Most believed the boom in earnings (from $1.12 per share in 2019 to $7.60 in 2021) was something that would fade along with the pandemic, but while there’s been a bit of retrenchment business has hung in there nicely (regularly topping expectations), keeping earnings near their peak and allowing for a good amount of share buybacks.

Moreover, the firm itself is a top operator (better sales per square foot than competitors, etc.), and management is thinking big — Academy had 259 locations coming into 2022, opened nine new ones through October, and is likely to boost that count by another 80 or so (30%) over the next four years; the stores are expected to be EBITDA positive after year 1 and, in total, could easily add a few bucks to per-share earnings over time.

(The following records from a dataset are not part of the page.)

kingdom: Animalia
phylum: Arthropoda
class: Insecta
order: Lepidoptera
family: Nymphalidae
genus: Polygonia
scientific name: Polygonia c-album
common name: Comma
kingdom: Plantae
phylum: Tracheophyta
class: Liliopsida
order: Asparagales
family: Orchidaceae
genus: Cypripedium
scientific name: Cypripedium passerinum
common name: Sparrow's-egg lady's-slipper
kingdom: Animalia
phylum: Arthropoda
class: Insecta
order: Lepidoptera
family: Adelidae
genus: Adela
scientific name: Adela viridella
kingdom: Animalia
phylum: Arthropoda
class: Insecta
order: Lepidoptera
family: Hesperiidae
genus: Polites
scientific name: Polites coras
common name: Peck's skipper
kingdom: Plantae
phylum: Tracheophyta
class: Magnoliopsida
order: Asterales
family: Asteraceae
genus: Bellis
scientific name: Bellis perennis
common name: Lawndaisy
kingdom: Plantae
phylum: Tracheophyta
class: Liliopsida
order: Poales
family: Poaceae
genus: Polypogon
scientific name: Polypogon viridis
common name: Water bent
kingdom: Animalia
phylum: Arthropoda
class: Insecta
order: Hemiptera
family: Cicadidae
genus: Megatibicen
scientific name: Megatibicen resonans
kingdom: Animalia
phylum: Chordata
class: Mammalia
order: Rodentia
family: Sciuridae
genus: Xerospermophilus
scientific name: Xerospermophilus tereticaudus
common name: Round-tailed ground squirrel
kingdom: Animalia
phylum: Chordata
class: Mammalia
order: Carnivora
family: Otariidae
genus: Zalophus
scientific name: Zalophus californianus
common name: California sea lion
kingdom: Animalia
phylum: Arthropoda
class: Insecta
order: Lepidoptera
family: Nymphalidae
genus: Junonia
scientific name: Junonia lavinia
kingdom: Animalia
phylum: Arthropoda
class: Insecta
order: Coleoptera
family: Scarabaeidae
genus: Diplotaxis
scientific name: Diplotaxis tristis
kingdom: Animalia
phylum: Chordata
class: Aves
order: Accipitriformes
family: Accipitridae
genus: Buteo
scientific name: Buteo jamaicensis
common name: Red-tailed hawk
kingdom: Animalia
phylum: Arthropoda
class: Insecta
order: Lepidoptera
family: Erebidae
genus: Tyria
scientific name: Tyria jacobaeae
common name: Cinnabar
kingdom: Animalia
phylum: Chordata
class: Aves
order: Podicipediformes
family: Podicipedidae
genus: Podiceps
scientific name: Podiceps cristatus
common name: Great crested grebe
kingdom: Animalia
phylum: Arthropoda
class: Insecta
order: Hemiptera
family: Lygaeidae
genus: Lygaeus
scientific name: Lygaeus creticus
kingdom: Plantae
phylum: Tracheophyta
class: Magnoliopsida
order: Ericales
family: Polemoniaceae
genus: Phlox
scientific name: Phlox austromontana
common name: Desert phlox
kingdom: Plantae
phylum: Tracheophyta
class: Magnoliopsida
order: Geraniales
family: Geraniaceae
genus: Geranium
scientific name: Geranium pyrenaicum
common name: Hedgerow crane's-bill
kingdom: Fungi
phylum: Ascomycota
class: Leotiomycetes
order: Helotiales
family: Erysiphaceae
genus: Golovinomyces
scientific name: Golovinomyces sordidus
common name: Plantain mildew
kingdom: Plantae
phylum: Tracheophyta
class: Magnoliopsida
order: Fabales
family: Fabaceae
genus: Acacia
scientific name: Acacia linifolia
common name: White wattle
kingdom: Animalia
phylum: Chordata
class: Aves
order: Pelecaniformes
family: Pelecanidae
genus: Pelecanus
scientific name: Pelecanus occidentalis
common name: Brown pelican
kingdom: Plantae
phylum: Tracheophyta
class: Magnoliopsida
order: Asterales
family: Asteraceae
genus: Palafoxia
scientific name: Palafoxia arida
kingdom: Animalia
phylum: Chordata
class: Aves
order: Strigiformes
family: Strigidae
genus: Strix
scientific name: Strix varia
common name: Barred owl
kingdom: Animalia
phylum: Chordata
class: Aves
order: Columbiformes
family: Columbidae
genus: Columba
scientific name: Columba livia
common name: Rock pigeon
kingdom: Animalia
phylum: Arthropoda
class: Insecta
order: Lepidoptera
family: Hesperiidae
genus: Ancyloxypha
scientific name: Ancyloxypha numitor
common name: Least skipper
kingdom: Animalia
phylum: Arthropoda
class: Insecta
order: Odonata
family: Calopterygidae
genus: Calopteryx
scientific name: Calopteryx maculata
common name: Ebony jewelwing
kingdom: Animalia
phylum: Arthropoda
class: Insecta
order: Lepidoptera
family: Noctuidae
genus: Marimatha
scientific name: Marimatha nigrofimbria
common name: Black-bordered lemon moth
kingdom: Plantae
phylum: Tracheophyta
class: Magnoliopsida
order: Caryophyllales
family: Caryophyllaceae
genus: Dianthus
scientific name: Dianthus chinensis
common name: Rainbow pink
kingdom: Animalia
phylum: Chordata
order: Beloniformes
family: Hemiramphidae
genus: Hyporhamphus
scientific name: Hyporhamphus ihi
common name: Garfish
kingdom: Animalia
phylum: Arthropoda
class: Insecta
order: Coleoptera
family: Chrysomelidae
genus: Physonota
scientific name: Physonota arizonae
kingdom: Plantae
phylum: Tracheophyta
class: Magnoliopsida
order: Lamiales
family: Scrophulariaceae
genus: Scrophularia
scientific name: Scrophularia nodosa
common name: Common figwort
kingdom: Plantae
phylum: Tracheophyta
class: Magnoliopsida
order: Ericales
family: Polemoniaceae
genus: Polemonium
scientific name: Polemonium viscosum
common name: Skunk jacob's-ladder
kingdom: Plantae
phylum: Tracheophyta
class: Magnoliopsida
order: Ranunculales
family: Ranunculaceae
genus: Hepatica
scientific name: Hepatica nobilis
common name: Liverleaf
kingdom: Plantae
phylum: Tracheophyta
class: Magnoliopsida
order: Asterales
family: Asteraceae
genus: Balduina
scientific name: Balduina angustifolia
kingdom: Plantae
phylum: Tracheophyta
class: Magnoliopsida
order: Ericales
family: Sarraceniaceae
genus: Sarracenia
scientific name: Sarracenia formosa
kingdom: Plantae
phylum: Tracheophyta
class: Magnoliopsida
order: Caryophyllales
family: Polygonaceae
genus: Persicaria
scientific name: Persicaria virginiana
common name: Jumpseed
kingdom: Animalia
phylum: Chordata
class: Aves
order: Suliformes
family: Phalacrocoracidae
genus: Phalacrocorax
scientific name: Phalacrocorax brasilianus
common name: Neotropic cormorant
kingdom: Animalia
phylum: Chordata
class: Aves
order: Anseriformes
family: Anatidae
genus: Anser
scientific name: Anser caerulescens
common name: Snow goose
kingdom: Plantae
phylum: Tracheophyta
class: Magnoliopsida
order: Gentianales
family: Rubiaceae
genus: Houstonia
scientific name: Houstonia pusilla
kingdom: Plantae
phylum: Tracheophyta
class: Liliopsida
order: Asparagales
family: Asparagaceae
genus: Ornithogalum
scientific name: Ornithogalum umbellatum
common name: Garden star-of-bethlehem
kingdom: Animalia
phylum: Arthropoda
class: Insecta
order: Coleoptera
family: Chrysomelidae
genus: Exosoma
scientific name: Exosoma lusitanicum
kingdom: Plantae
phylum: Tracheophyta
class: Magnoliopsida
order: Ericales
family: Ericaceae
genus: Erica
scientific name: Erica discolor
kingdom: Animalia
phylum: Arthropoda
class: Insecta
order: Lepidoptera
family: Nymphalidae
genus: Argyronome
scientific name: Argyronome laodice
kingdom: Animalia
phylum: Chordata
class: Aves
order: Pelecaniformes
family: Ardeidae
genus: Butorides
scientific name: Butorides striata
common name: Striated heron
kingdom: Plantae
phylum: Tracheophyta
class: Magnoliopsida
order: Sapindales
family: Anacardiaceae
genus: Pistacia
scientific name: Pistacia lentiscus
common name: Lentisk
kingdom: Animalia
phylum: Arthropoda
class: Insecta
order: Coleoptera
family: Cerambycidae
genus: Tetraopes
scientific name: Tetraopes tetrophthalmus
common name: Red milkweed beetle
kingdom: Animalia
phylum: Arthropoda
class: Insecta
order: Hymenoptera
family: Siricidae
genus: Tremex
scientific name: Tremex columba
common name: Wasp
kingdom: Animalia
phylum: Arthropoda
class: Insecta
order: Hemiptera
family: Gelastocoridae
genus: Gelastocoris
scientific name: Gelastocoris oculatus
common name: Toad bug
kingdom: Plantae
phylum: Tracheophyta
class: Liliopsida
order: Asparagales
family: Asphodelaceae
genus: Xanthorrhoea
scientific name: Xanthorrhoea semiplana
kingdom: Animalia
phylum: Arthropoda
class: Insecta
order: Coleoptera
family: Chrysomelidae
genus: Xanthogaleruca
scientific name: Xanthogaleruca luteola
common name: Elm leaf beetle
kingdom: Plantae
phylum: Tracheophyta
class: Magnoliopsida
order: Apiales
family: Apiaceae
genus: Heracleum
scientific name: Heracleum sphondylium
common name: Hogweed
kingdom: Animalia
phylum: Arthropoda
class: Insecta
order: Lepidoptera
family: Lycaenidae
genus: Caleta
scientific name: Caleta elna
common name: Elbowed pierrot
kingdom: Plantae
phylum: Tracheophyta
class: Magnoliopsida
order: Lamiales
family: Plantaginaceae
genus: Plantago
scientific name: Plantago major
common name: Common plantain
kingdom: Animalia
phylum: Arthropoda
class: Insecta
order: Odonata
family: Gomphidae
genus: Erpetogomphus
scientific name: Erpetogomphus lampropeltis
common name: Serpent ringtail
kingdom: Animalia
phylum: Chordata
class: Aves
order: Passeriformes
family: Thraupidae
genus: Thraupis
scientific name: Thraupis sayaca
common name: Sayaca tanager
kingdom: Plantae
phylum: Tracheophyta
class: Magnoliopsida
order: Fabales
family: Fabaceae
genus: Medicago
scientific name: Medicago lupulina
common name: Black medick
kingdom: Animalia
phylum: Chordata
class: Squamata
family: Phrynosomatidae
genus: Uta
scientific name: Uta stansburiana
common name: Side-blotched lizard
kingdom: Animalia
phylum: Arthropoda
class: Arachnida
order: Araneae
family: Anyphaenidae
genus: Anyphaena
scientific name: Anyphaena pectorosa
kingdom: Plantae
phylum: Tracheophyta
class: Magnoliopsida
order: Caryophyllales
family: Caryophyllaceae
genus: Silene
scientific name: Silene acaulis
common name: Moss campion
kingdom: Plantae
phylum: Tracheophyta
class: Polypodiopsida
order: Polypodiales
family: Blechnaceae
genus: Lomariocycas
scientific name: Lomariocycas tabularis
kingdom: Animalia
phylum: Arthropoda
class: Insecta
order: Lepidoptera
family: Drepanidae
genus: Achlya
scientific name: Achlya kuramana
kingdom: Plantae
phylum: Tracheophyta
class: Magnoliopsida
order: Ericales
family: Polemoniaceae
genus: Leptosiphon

The risk, of course, is that the consumer really pares back and earnings do stumble, but big investors certainly aren’t looking for that—analysts see the bottom line holding steady (well above $7 per share) in 2023 and the stock looks great, actually breaking out from a huge launching pad after earnings in December and holding that level in recent weeks (a rarity in this sell-on-strength environment).

Near-term wiggles of two or three points wouldn’t be surprising, but we see a solid risk-reward situation here—we’ll buy a half-sized position (5% of the portfolio) tomorrow with a stop in the upper 40s.